En algún libro de historia del arte (quizá Hauser o Gombrich) se afirma una sentencia que, de repetida, ha pasado a ser una banalidad: el modelo de belleza femenina que impera en Occidente está basado en la Venus de Boticelli. Una inmaterial muchacha, que no alcanza los 20 y, quizá, acaricia los 17, levita sobre las aguas apoyada en una indecisa concha marina. Está desnuda y se cubre, con cabellos y manos, aquellas partes del cuerpo castigadas por la moral de la época. Es blanca hasta la palidez, y el pelo rubio, largo y sedoso, cae con naturalidad sobre discretas sinuosidades. El rostro es oval, los labios rojos y finos, la nariz breve, los ojos claros, quizá celestes.  Se adivina alta, pero no mucho, aunque resulta claro que es longilínea. Germán Arciniegas sostiene que la modelo para ese cuadro fue Simonetta Vespucci, reina de belleza de Florencia y hermana de Américo, el descubridor de un misterio que Colón no descubrió: la existencia de América. Simonetta no fue solamente una muchacha bella: al posar para Botticelli, fue modelo dos veces, para el cuadro y para lección y castigo de la mujer occidental. De allí en adelante, la condición de ser rubia, de ojos azules y blanca fue requisito sin discusiones para ostentar belleza. Todo el Siglo de Oro español está lleno nieves para la piel y de oro para el cabello. Sin saberlo, Simonetta Vespucci ha sido la madrina de peluqueras de todo el mundo, que derrochan sus sábados por la tarde entintando de amarillo los negros cabellos de millones de mujeres.

Naturalmente, variantes hay, sobre todo en la literatura. Bien podremos afirmar que Dulcinea del Toboso era morena, porque las descripciones de Aldonza Lorenzo nos lo hacen imaginar. Morena la reina de Saba y morena Cleopatra, morena la esposa en el Cantar de los Cantares. En el mundo mediterráneo, más serían las morenas que las rubias y quizá, por raras, las rubias tendrían privilegio. Una hermosa canción sefardita dice: “Morenica me llaman…” Donde la hermosura de las morenas encuentra su sanción definitiva es en la comedia de Lope La doncella Teodor, cuando se enumeran las dieciocho cualidades que hacen bella a una mujer:

Cualquiera puede reconocer la perfección atribuida al número tres, en modo particular, en la cultura judeo-cristiana. Tres son las personas de la Trinidad, Padre, Hijo y Espíritu Santo. Tres las tribus de Israel, derivadas de los tres hijos de Noé. Tres las comunidades humanas, derivadas de esa progenie. La enumeración perfecta, en retórica, tiene tres elementos. Y así, sucesivamente. Por eso, haberse topado con América, en el siglo XVI, significó un terremoto en las creencias europeas. En efecto, si los continentes eran tres, a imagen y semejanza de la tripartición divina, ¿qué significaba este cuarto continente, que desarticulaba el orden que los europeos atribuían a Dios? Y esos seres humanos, ¿a qué grupo pertenecían, de cuál tribu de Israel descendían? Arduos debates siguieron, sobre todo en Salamanca. Pero es otra historia, porque de lo que hablábamos era de la perfección en la belleza femenina, que, según Lope (y su personaje de la bella Teodor), se basa en el número tres.

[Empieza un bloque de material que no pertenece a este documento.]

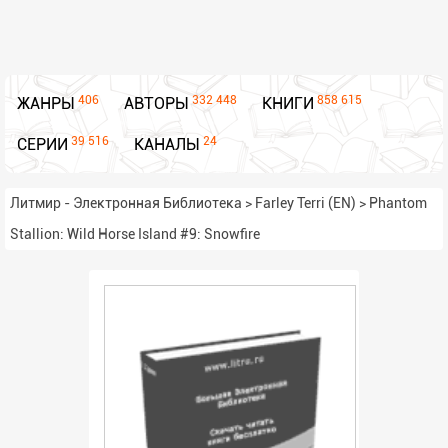
406
332 448
858 615
ЖАНРЫ
АВТОРЫ
КНИГИ
39 516
24
СЕРИИ
КАНАЛЫ
Литмир - Электронная Библиотека
>
Farley Terri (EN)
>
Phantom
Stallion: Wild Horse Island #9: Snowfire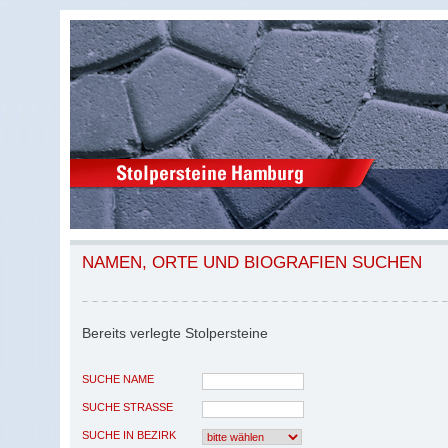
NAMEN, ORTE UND BIOGRAFIEN SUCHEN
Bereits verlegte Stolpersteine
SUCHE NAME
SUCHE STRASSE
SUCHE IN BEZIRK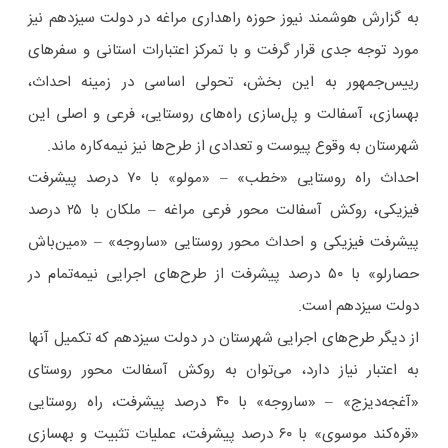
به گزارش هوشمند نیوز حوزه راهداری مراغه در دولت سیزدهم نیز
مورد توجه جدی قرار گرفت و با تمرکز اعتبارات استانی و سفرهای
رییس‌جمهور به این بخش، تحولی اساسی در زمینه احداث،
بهسازی، آسفالت و پل‌سازی راه‌های روستایی، فرعی و اصلی این
شهرستان به وقوع پیوست و تعدادی از طرح‌ها نیز نیمه‌کاره ماند.
احداث راه روستایی «خطب» – «مولو» با ۷۰ درصد پیشرفت
فیزیکی، روکش آسفالت محور فرعی مراغه – ملکان با ۲۵ درصد
پیشرفت فیزیکی و احداث محور روستایی «ساروجه» – «مین‌باش
حصارلو» با ۵۰ درصد پیشرفت از طرح‌های اجرایی نیمه‌تمام در
دولت سیزدهم است.
از دیگر طرح‌های اجرایی شهرستان در دولت سیزدهم که تکمیل آنها
به اعتبار نیاز دارد، می‌توان به روکش آسفالت محور روستای
«آغجه‌دیزج» – «ساروجه» با ۴۰ درصد پیشرفت، راه روستایی
«قره‌کند موسوی» با ۶۰ درصد پیشرفت، عملیات تثبیت و بهسازی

Un relato basado en el número tres se encuentra en Las mil y una noches. Ese cuento tiene por protagonista a Calaf, un príncipe destronado. Llega a Pekín y es hospedado por una anciana. La anciana tiene una hija, que es esclava de Turandot, la bellísima hija del rey. Su hermosura es tanta que, quien la ve, de persona o en retrato, cae mortalmente enamorado. Cuando el padre la quiere casar a la fuerza, Turandot se enferma y hace prometer al afligido padre que solo se casará con quien responda a tres preguntas: ¿Cuál es la criatura que está en todos los países, que es amiga de todos y que no tiene igual? ¿Cuál es la madre que devora a sus hijos cuando son mayores? ¿Cuál es el árbol que tiene hojas negras por un lado y blancas por el otro? El príncipe de Samarcanda, al ver un retrato de Turandot, se lanza al ruedo y falla en las respuestas. Fatalmente, es ejecutado. El príncipe arroja lejos de sí el retrato, antes de morir. Calaf lo recoge y, al verlo, precipita en el amor desaforado. Se presenta a la corte y se somete a las tres preguntas. Para asombro de todos, tiene las respuestas: el sol, el mar y el calendario. Al verse vencida, Turandot entra en crisis. Calaf le dice que renunciará al matrimonio si ella adivina cuál es su nombre. En este juego de adivinanzas, interviene el amor: una esclava se enamora de Calaf, e inventa que Turandot planea asesinarlo. Le propone huir juntos, pero Calaf prefiere la muerte y se lamenta de su destino. Al hacerlo, pronuncia su nombre. La esclava corre con Turandot y le revela el nombre del príncipe. No obstante ello, la princesa acepta casarse con Calaf. Tal el poder mágico del número tres. (No lo ignoraba Giacomo Puccini, tampoco nosotros, que recitamos: “Colorín colorado, este cuento se ha acabado”.